Ibukota Indonesia – Penyerang timnas U-23 Indonesia Jens Raven mengaku tak peduli siapa pun lawan timnya di area semifinal Kejuaraan ASEAN U-23 2025 yang digunakan dimainkan pada Stadion Utama Gelora Bung Karno (SUGBK), Jakarta, Hari Jumat (25/7) mendatang.

Hal ini dikatakan Raven ketika ditemui awak media pada mixed zone SUGBK, Senin, pasca dirinya bermain di laga imbang 0-0 melawan Tanah Melayu yang tersebut merupakan laga terakhir Grup A.

"Saya bukan peduli, saya bukan peduli, sejujurnya. Thailand, Vietnam, saya tidaklah peduli," kata pemain anyar Bali United itu.

Hasil imbang melawan Malaya telah cukup menghasilkan Indonesia lolos ke semifinal setelahnya menjadi juara grup dengan tujuh poin.
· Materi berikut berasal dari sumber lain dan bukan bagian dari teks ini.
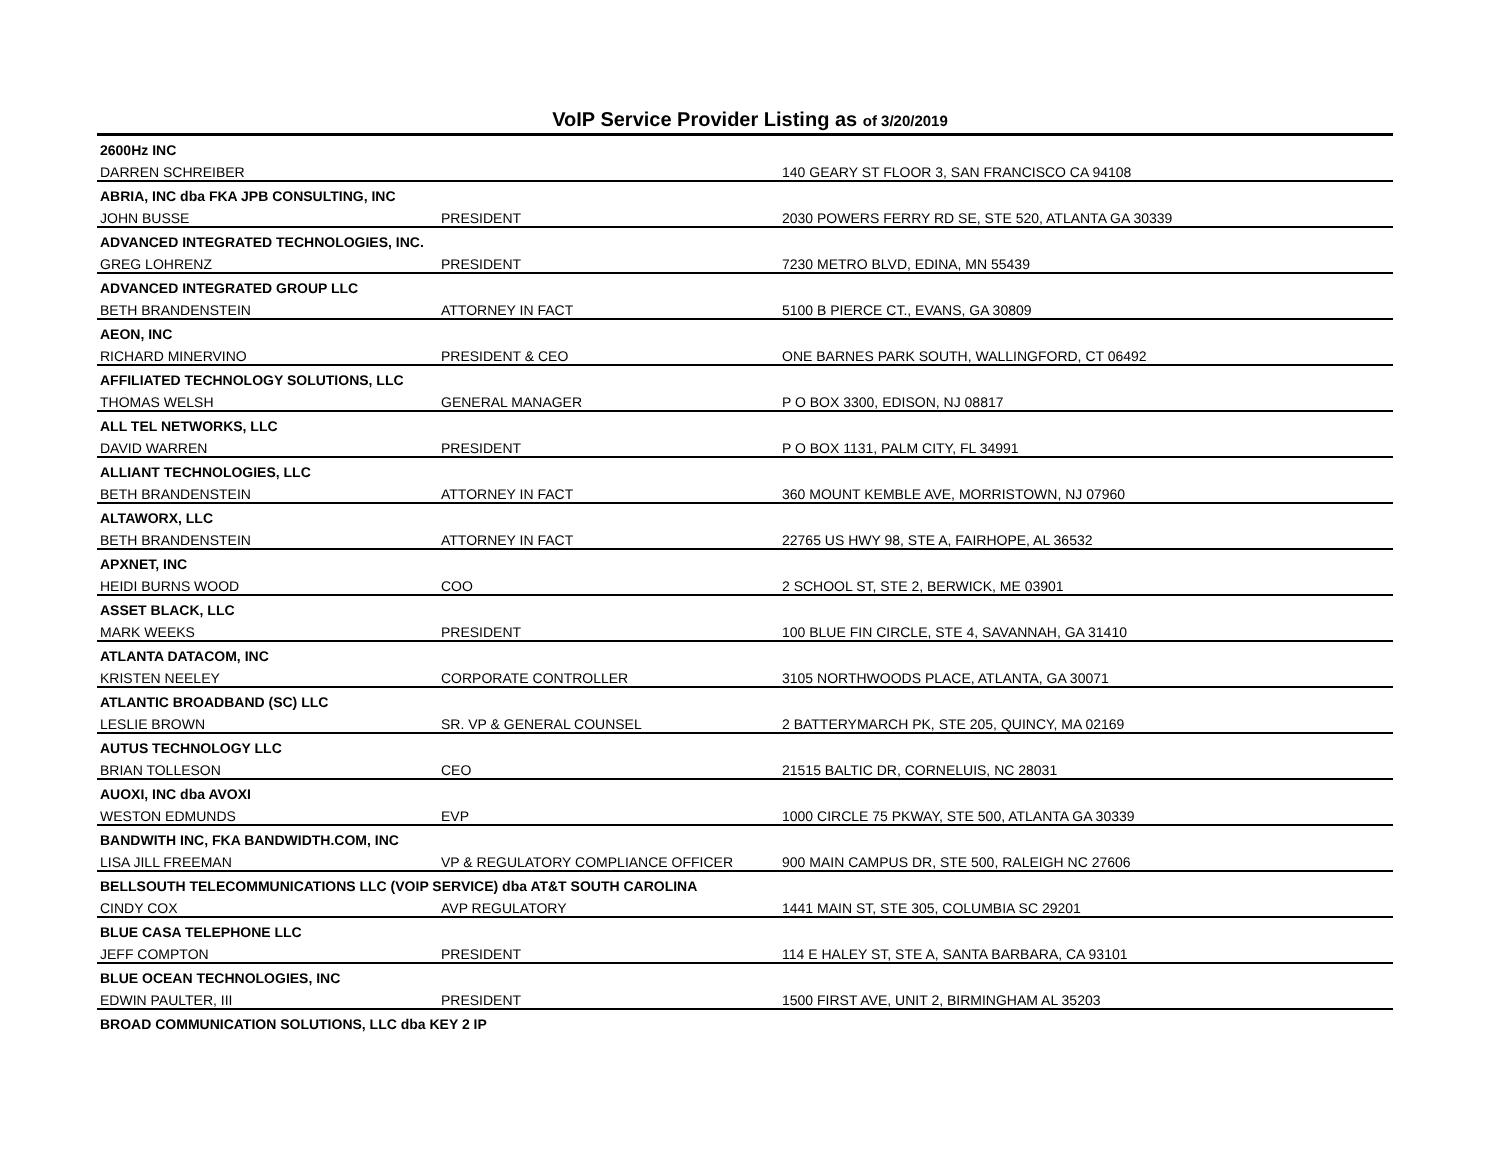VoIP Service Provider Listing as of 3/20/2019
| 2600Hz INC | | |
| DARREN SCHREIBER | | 140 GEARY ST FLOOR 3, SAN FRANCISCO CA 94108 |
| ABRIA, INC dba FKA JPB CONSULTING, INC | | |
| JOHN BUSSE | PRESIDENT | 2030 POWERS FERRY RD SE, STE 520, ATLANTA GA 30339 |
| ADVANCED INTEGRATED TECHNOLOGIES, INC. | | |
| GREG LOHRENZ | PRESIDENT | 7230 METRO BLVD, EDINA, MN 55439 |
| ADVANCED INTEGRATED GROUP LLC | | |
| BETH BRANDENSTEIN | ATTORNEY IN FACT | 5100 B PIERCE CT., EVANS, GA 30809 |
| AEON, INC | | |
| RICHARD MINERVINO | PRESIDENT & CEO | ONE BARNES PARK SOUTH, WALLINGFORD, CT 06492 |
| AFFILIATED TECHNOLOGY SOLUTIONS, LLC | | |
| THOMAS WELSH | GENERAL MANAGER | P O BOX 3300, EDISON, NJ 08817 |
| ALL TEL NETWORKS, LLC | | |
| DAVID WARREN | PRESIDENT | P O BOX 1131, PALM CITY, FL 34991 |
| ALLIANT TECHNOLOGIES, LLC | | |
| BETH BRANDENSTEIN | ATTORNEY IN FACT | 360 MOUNT KEMBLE AVE, MORRISTOWN, NJ 07960 |
| ALTAWORX, LLC | | |
| BETH BRANDENSTEIN | ATTORNEY IN FACT | 22765 US HWY 98, STE A, FAIRHOPE, AL 36532 |
| APXNET, INC | | |
| HEIDI BURNS WOOD | COO | 2 SCHOOL ST, STE 2, BERWICK, ME 03901 |
| ASSET BLACK, LLC | | |
| MARK WEEKS | PRESIDENT | 100 BLUE FIN CIRCLE, STE 4, SAVANNAH, GA 31410 |
| ATLANTA DATACOM, INC | | |
| KRISTEN NEELEY | CORPORATE CONTROLLER | 3105 NORTHWOODS PLACE, ATLANTA, GA 30071 |
| ATLANTIC BROADBAND (SC) LLC | | |
| LESLIE BROWN | SR. VP & GENERAL COUNSEL | 2 BATTERYMARCH PK, STE 205, QUINCY, MA 02169 |
| AUTUS TECHNOLOGY LLC | | |
| BRIAN TOLLESON | CEO | 21515 BALTIC DR, CORNELUIS, NC 28031 |
| AUOXI, INC dba AVOXI | | |
| WESTON EDMUNDS | EVP | 1000 CIRCLE 75 PKWAY, STE 500, ATLANTA GA 30339 |
| BANDWITH INC, FKA BANDWIDTH.COM, INC | | |
| LISA JILL FREEMAN | VP & REGULATORY COMPLIANCE OFFICER | 900 MAIN CAMPUS DR, STE 500, RALEIGH NC 27606 |
| BELLSOUTH TELECOMMUNICATIONS LLC (VOIP SERVICE) dba AT&T SOUTH CAROLINA | | |
| CINDY COX | AVP REGULATORY | 1441 MAIN ST, STE 305, COLUMBIA SC 29201 |
| BLUE CASA TELEPHONE LLC | | |
| JEFF COMPTON | PRESIDENT | 114 E HALEY ST, STE A, SANTA BARBARA, CA 93101 |
| BLUE OCEAN TECHNOLOGIES, INC | | |
| EDWIN PAULTER, III | PRESIDENT | 1500 FIRST AVE, UNIT 2, BIRMINGHAM AL 35203 |
| BROAD COMMUNICATION SOLUTIONS, LLC dba KEY 2 IP | | |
Di semifinal nanti, pasukan asuhan Gerald Vanenburg ini akan bertemu juara Grup C, yang sekarang dihuni Thailand dengan tiga poin.

Thailand akan memainkan laga terakhirnya pada Selasa, pada waktu merekan melawan Myanmar, pasukan yang tersebut selisih dua poin dari mereka, dalam Stadion Patriot Candrabhaga, Bekasi, pukul 20.00 WIB. Juara perdana pertandingan yang mana dulunya bernama Piala AFF U-23 itu hanya sekali butuh hasil imbang untuk menjadi juara grup.
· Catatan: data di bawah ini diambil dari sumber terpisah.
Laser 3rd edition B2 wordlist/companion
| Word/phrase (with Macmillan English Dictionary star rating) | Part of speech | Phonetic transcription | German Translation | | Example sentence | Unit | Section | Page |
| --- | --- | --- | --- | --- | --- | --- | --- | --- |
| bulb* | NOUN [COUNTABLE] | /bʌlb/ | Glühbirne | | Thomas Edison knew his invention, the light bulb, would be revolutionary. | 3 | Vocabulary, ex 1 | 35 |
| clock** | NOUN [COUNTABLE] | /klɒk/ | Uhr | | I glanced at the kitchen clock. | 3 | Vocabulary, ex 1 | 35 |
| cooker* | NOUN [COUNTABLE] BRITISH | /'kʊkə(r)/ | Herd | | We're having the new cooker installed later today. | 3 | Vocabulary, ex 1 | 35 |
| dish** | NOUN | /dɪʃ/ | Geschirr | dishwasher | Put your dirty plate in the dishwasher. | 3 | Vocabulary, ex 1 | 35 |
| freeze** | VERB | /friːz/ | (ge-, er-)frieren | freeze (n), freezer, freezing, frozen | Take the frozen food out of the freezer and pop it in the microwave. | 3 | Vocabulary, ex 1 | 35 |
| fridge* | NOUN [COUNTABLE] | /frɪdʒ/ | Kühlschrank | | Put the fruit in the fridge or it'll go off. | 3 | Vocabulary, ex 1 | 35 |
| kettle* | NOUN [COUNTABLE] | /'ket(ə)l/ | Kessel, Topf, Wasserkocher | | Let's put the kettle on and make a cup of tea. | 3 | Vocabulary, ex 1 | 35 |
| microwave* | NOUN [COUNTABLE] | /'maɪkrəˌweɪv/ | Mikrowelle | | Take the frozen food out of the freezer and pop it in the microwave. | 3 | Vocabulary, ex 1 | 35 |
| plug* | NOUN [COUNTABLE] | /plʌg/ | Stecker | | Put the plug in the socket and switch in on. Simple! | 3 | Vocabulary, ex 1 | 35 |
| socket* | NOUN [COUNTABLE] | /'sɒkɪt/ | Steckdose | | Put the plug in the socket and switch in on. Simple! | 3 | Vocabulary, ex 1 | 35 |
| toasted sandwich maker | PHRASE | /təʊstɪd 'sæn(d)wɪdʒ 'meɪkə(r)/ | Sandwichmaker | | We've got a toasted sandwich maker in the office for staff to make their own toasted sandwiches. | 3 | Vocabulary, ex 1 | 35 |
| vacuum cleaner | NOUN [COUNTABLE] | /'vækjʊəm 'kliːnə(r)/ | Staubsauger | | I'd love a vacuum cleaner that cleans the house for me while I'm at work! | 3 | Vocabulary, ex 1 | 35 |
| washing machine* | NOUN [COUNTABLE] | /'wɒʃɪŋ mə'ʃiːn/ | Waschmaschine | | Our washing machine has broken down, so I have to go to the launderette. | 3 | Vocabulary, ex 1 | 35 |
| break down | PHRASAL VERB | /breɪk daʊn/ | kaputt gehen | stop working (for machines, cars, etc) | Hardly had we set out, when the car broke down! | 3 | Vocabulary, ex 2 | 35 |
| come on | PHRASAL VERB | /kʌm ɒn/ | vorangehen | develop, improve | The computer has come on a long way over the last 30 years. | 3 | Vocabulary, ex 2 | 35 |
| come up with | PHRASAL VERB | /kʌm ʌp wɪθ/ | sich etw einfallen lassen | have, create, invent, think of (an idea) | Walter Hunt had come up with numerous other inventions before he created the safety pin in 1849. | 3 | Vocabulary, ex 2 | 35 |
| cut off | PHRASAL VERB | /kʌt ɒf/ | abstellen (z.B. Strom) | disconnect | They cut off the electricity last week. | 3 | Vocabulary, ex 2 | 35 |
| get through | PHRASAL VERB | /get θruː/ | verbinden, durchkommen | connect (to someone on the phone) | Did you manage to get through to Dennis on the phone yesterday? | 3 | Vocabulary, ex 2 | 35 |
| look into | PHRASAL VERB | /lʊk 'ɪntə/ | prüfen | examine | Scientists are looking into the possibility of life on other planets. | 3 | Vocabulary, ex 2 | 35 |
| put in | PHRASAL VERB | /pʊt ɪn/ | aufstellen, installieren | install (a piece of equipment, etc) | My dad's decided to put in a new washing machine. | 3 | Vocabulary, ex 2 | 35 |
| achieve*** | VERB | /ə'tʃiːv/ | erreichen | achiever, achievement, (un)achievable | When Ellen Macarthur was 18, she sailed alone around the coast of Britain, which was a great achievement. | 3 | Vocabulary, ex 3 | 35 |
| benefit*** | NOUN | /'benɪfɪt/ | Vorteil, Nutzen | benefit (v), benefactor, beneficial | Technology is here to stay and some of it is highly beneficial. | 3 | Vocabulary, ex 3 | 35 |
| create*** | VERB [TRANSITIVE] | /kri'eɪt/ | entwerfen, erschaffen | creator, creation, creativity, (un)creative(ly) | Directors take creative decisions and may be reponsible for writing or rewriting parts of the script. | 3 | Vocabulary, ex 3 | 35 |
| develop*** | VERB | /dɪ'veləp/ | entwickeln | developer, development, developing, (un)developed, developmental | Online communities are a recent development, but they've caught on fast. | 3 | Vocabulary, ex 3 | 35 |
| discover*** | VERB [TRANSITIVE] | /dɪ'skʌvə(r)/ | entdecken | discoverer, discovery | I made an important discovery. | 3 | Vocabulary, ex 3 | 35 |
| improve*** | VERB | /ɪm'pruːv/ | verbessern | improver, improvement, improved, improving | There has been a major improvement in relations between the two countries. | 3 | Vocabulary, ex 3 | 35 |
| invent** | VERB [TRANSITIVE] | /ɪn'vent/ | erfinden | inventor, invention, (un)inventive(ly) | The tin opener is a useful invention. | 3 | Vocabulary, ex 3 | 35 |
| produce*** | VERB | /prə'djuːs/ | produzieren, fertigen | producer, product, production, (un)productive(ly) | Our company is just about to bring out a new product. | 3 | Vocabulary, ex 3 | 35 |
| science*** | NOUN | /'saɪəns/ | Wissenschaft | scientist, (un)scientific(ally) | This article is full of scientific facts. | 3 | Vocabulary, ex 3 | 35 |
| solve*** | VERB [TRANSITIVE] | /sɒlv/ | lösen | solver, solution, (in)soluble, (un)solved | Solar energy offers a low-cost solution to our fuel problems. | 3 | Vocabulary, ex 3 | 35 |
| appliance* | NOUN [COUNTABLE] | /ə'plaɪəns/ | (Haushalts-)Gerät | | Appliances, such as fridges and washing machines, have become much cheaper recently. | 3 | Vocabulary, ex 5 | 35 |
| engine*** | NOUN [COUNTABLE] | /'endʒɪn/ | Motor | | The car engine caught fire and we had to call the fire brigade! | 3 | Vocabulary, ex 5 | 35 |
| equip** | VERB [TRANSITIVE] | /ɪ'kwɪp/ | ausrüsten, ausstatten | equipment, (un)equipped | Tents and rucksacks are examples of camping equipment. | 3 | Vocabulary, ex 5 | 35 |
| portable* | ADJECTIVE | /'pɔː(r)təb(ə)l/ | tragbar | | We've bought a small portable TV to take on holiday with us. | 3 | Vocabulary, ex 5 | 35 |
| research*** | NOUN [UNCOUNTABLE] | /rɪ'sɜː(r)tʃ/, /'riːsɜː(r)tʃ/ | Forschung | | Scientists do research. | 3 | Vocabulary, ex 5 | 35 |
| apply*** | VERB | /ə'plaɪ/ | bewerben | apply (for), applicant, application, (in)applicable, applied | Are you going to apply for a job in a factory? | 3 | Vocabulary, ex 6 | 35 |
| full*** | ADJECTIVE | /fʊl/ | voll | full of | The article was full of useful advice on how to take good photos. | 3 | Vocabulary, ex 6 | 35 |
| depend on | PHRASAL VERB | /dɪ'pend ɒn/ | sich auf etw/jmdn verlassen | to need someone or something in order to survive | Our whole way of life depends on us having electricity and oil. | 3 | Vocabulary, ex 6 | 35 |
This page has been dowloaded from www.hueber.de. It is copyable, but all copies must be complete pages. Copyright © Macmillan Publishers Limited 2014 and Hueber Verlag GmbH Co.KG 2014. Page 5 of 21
"Kalau kita mau juara, kita harus mengalahkan semua tim, lalu saya rasa dengan kualitas kelompok ini, kita sanggup melakukannya," kata Raven.

Striker 19 tahun itu lalu mengomentari hasil imbang dengan skor kacamata melawan Malaysia. Menurut dia, kesulitan timnya mencetak gol melawan regu asuhan Nafuzi Zain itu adalah akibat merekan bermain dengan pertahanan yang tersebut sangat rapat.

"Saya rasa pertahanan Negara Malaysia sangat rapat, jadi sulit menciptakan peluang. Tapi saya rasa, tentu cuma kami ingin menang. Saya rasa kami harus puas dengan skor 0-0 serta lolos ke semifinal, jadi itu yang mana terpenting," ucap dia.

Pada laga ini, Raven kembali bermain menjadi starter pasca sempat dicadangkan oleh Vanenburg pada kemenangan satu gol tanpa balas melawan Filipina. Ia mengakhiri laga pada menit ke-74 untuk digantikan Hokky Caraka.

"Jadi saya rasa hanya sekali akan dikompres es besok (lututnya), kemungkinan besar agak kaku keesokan harinya, tapi saya baik-baik saja," tutup ia tentang kondisinya pasca ditarik keluar.

Dilarang keras mengambil konten, melakukan crawling atau pengindeksan otomatis untuk Artificial Intelligence dalam situs web ini tanpa izin ditulis dari Kantor Berita ANTARA.